For more information on what to expect from Q3 earnings season, check out Zacks Director of Research Sheraz Mian’s latest Earnings Preview report: Previewing Q3 Earnings Season.

Zacks Stock Strategist and Options Trader Dave Bartosiak notes that volatility has been low for a very long time. “Just looking at the S&P, it's been in an 80-handle range since July 8th,” he says. “The thing is, as ranges compress, the odds of a breakout in either direction actually increase. Sort of like a coiled spring.
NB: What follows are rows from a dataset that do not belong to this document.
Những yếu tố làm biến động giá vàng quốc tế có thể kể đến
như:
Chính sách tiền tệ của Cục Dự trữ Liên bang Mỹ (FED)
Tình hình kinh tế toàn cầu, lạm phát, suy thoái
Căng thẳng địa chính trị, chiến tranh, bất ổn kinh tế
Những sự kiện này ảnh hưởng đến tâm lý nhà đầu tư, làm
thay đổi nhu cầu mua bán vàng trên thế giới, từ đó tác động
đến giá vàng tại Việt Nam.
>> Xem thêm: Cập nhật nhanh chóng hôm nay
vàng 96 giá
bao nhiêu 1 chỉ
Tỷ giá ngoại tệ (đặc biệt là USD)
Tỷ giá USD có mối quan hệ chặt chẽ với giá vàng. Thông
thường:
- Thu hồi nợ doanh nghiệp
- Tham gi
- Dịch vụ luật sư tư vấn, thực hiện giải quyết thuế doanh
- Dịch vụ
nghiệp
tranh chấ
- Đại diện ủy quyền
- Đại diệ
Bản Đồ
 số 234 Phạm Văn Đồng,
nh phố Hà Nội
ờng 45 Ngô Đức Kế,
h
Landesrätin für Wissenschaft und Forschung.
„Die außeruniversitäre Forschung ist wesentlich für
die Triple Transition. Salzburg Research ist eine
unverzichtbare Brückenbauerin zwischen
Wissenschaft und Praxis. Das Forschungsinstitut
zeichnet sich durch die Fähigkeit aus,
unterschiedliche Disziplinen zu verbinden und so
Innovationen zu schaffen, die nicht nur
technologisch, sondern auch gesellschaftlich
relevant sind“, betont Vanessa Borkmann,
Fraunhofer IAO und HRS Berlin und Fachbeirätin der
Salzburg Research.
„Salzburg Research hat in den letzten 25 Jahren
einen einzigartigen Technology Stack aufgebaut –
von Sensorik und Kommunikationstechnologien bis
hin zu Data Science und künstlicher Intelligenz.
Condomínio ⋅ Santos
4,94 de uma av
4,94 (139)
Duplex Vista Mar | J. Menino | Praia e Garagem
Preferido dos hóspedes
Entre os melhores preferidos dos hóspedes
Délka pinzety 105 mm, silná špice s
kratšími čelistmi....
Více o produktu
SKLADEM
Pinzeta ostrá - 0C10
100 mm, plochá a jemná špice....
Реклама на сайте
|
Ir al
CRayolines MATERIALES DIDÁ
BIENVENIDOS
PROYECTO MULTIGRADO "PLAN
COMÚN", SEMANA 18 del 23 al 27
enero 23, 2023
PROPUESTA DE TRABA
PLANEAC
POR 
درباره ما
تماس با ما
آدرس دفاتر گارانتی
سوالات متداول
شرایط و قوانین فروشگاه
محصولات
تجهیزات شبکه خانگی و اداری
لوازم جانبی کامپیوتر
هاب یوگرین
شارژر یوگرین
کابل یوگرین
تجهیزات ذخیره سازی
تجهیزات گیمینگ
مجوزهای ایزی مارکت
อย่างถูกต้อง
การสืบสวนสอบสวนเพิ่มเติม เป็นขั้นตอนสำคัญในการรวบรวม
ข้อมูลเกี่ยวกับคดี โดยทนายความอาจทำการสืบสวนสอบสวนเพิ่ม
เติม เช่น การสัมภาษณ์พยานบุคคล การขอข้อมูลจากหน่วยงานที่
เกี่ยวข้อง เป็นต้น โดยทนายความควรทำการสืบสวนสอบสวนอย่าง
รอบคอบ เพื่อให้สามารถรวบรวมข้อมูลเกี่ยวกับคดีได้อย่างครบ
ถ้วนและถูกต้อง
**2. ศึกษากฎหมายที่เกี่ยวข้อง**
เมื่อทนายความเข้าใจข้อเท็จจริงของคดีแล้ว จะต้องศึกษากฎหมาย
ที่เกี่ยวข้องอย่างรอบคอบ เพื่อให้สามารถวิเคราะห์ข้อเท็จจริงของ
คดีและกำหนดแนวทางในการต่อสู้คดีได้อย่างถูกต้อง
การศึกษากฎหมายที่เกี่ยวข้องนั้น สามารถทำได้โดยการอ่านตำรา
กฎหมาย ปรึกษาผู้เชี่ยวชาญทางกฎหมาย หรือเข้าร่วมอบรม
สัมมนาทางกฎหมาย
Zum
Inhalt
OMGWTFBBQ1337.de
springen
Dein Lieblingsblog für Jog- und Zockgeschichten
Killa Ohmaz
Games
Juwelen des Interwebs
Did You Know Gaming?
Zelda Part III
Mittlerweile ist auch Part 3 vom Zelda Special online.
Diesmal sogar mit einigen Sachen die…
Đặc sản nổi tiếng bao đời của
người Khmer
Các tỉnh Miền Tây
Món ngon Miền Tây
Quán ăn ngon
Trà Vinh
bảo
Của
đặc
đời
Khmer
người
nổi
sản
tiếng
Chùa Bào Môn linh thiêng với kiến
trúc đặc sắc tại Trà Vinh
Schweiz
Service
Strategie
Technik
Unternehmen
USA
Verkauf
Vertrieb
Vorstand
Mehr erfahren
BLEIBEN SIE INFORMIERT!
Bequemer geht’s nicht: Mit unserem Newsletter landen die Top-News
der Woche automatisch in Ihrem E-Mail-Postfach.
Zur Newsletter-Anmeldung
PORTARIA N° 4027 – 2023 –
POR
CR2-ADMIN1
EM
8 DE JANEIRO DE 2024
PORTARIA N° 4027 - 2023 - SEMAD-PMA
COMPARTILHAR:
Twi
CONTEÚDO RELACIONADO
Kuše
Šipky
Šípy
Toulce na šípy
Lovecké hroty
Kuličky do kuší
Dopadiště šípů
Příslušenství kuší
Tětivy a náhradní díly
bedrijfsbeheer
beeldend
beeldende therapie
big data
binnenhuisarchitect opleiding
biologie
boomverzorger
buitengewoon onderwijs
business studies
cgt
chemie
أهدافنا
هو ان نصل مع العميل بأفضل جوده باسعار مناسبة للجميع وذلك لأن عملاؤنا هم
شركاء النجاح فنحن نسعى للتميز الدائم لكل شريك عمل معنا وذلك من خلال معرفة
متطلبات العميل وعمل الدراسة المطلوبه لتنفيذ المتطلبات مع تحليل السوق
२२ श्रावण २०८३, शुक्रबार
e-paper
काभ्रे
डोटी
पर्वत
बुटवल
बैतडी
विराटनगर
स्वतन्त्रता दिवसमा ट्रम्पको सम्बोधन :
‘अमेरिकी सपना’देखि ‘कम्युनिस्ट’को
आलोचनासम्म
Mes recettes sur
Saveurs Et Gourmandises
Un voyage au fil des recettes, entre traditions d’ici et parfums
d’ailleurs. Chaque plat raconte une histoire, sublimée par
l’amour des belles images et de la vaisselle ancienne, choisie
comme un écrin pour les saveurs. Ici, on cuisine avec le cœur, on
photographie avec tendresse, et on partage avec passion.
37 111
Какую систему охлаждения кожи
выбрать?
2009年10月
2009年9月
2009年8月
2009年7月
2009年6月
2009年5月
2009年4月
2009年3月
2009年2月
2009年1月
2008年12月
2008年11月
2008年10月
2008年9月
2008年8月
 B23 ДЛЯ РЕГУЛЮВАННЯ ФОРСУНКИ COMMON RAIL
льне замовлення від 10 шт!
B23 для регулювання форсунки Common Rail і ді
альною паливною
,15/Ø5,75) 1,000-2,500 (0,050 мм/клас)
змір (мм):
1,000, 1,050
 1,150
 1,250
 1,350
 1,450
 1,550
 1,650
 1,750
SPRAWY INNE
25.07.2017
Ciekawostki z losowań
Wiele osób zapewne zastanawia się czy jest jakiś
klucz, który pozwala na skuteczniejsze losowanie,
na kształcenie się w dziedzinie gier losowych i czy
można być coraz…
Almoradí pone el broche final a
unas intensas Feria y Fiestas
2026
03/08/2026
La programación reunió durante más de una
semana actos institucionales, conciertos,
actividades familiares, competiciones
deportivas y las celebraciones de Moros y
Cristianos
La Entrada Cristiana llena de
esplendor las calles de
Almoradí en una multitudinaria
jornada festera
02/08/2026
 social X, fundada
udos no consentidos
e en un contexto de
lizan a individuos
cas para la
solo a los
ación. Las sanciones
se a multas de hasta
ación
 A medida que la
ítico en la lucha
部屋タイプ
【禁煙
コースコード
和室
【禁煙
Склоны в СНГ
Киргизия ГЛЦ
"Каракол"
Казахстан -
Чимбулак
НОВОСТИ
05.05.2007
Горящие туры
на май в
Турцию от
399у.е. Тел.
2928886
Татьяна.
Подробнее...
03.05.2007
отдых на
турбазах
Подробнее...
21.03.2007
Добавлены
“Yesterday we saw a good spike in volatility and we'll need that to confirm a break in either direction,” he continues. “The key for this market, though, is follow-through in one move. It simply hasn't given us that, effectively capping volatility and putting constraints on the market. Also, the December rate hike looms large.”

While we await Q3 earnings reports from the big banks starting tomorrow morning — JPMorgan JPM, Citigroup C and Wells Fargo WFC among them — checking in on market trading behavior such as the above comments will have to be our guide.